Complications and Metal Sensitivity
Most people tolerate metal plates without problems, but complications do occur. Pain or discomfort from prominent hardware, where you can feel the plate through your skin, is the most common reason patients request removal. Infection around the hardware affects roughly 1.6% of patients. Plate or screw failure and bone loss from stress shielding are less common but can require additional surgery.
A small number of people develop a true allergic reaction to their implant. Metal hypersensitivity can show up as a skin rash over the surgical site, persistent pain, impaired wound healing, unexplained swelling, or implant loosening. These symptoms typically begin weeks to months after surgery. Nickel, cobalt, and chromium (components of stainless steel) are the most common triggers. If metal allergy is suspected, a skin patch test can help confirm it. In confirmed cases, removing the implant and replacing it with a different material usually resolves symptoms completely.
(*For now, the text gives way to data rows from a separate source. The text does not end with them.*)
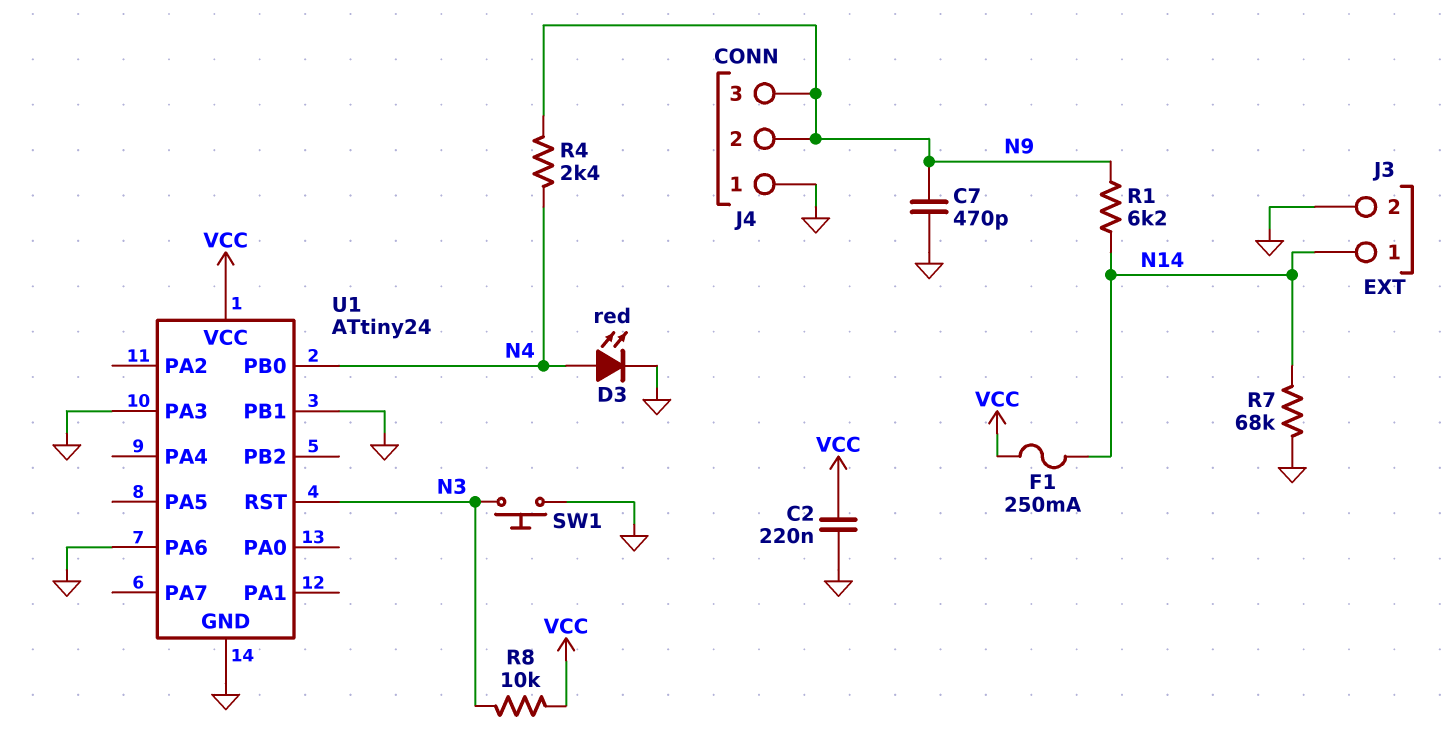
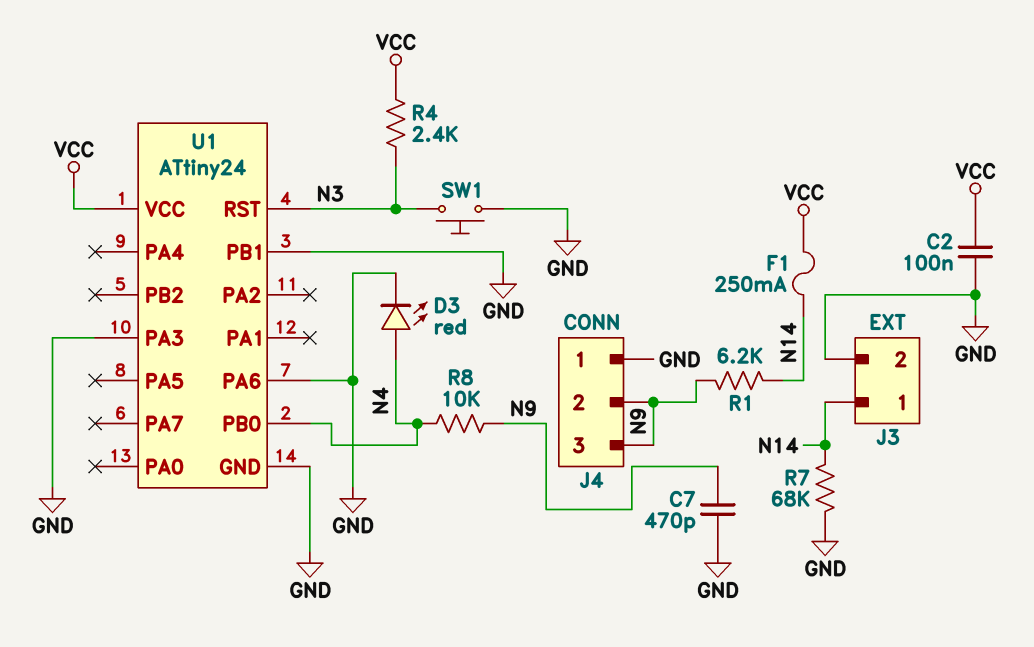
C2: 220nF (GND, VCC) -> 100nF (GND, VCC)
R4: 2.4k (N4, N9) -> 2.4k (N3, VCC)
R8: 10k (N3, VCC) -> 10k (N4, N9)

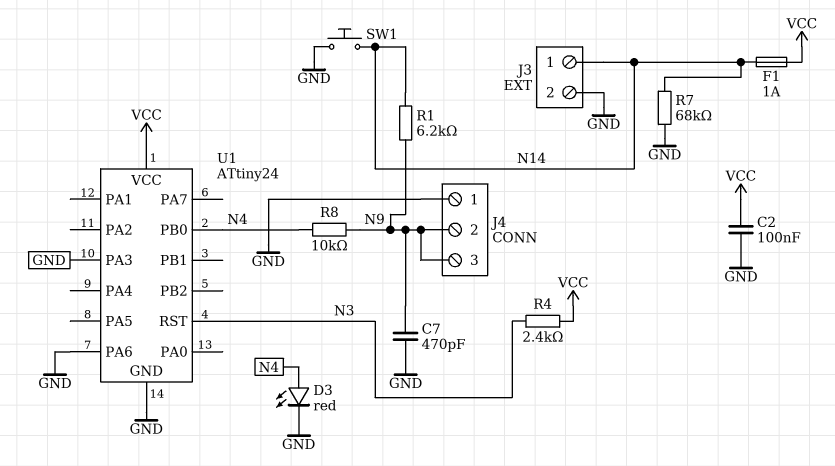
F1: 250mA (N14, VCC) -> 1A (N14, VCC)
SW1: button (GND, N3) -> button (GND, N14)
U1 pin PB1: GND -> none

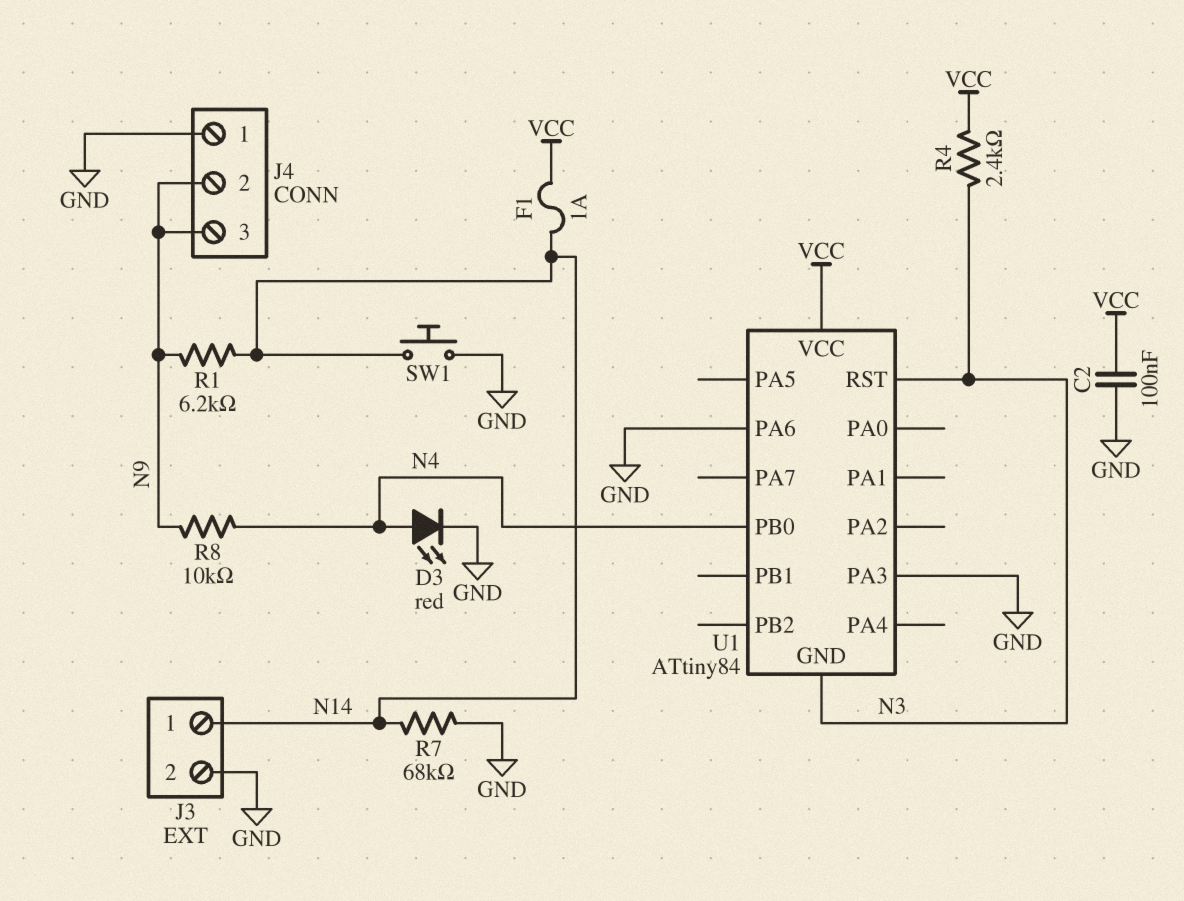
C7: 470pF (GND, N9) -> none
U1: ATtiny24 -> ATtiny84
U1 pin GND: GND -> N3

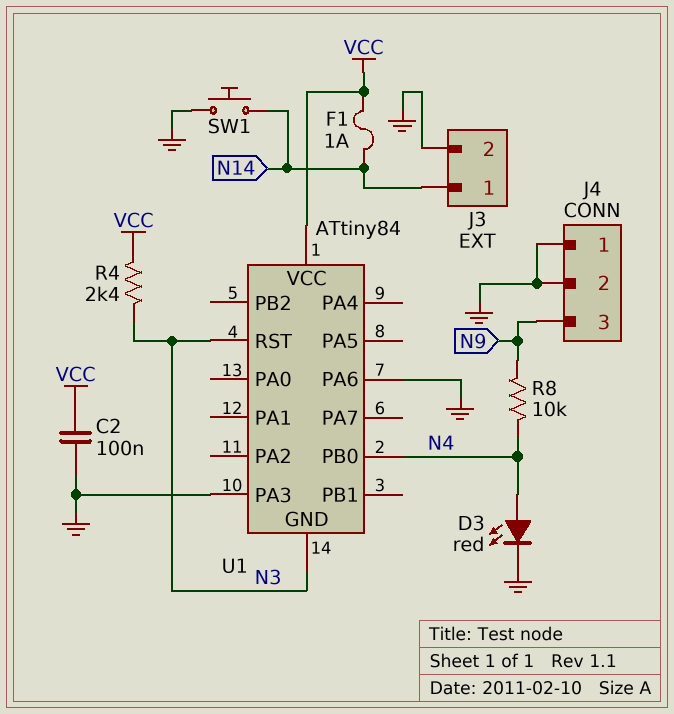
J4 pin 2: N9 -> GND
R1: 6.2k (N9, N14) -> none
R7: 68k (GND, N14) -> none

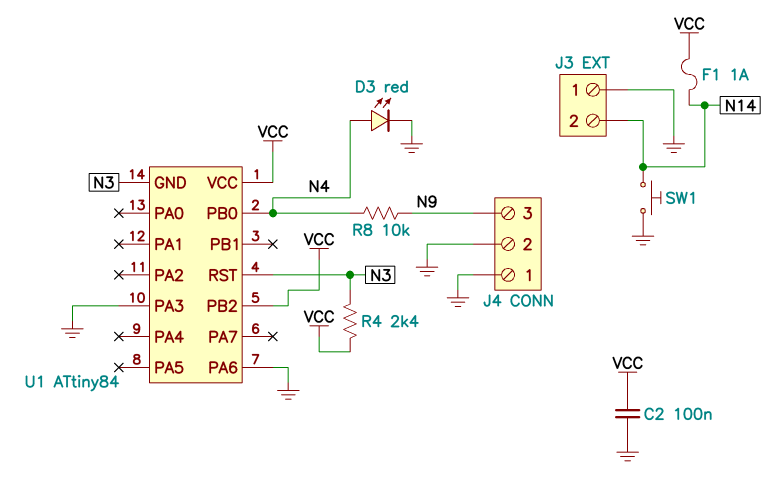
J3 pin 1: N14 -> GND
J3 pin 2: GND -> N14
U1 pin PB2: none -> VCC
Do Metal Plates Need to Come Out?
There’s no universal rule about removing plates after a bone has healed. Some surgeons advocate routine removal, while others leave plates in permanently unless they’re causing problems. The most common reasons for removal are pain and hardware prominence, followed by infection and implant failure. In one study of 83 cases, about 20% of patients had their plates removed simply because they wanted them out, even without symptoms.
Leaving a plate in place avoids a second surgery but carries a small long-term risk of stress shielding and bone thinning. Removing it eliminates that risk but means another operation, which itself carries a 0.5% chance of breaking the bone during removal and a 1.6% risk of infection.
A newer option on the horizon may eventually make this decision irrelevant. Plates made from magnesium alloys are designed to gradually dissolve in the body as the bone heals. In clinical comparisons, magnesium implants required removal in only 0.4% of patients compared to 16.2% for titanium. They also showed high bone-union rates and low infection rates, and because magnesium’s stiffness is much closer to natural bone than titanium or steel, stress shielding is significantly reduced. These implants are still relatively new, but early results are promising.